◆ ABOUT THIS TASK: Go through the material below and copy all lines with "labelShape".

◆ SUPPLIED MATERIAL:
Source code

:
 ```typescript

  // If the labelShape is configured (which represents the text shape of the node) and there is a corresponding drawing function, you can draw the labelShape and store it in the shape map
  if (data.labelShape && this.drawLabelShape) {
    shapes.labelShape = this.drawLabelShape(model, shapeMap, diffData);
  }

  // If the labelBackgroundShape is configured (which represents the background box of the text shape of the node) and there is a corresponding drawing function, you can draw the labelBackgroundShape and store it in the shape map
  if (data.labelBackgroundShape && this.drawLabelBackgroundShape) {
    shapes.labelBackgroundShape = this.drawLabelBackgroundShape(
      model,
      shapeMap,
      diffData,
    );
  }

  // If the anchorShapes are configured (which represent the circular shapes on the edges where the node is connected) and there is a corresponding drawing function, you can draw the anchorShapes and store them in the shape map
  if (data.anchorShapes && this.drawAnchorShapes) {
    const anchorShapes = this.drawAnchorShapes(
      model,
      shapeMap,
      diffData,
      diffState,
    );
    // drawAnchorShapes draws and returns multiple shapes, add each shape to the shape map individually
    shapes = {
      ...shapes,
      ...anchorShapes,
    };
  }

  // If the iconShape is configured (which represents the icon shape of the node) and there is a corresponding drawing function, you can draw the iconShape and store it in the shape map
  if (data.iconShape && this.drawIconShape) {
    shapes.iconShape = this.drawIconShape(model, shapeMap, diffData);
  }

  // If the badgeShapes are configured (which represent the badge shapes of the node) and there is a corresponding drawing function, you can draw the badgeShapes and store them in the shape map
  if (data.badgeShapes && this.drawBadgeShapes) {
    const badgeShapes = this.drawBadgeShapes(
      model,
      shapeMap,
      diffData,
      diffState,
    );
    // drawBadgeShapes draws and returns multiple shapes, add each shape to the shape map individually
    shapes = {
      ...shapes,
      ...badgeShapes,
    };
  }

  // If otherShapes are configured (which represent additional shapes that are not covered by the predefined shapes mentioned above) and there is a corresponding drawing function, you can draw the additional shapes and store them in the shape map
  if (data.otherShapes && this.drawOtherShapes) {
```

◆ RESULT OF THIS TASK:
  // If the labelShape is configured (which represents the text shape of the node) and there is a corresponding drawing function, you can draw the labelShape and store it in the shape map
  if (data.labelShape && this.drawLabelShape) {
    shapes.labelShape = this.drawLabelShape(model, shapeMap, diffData);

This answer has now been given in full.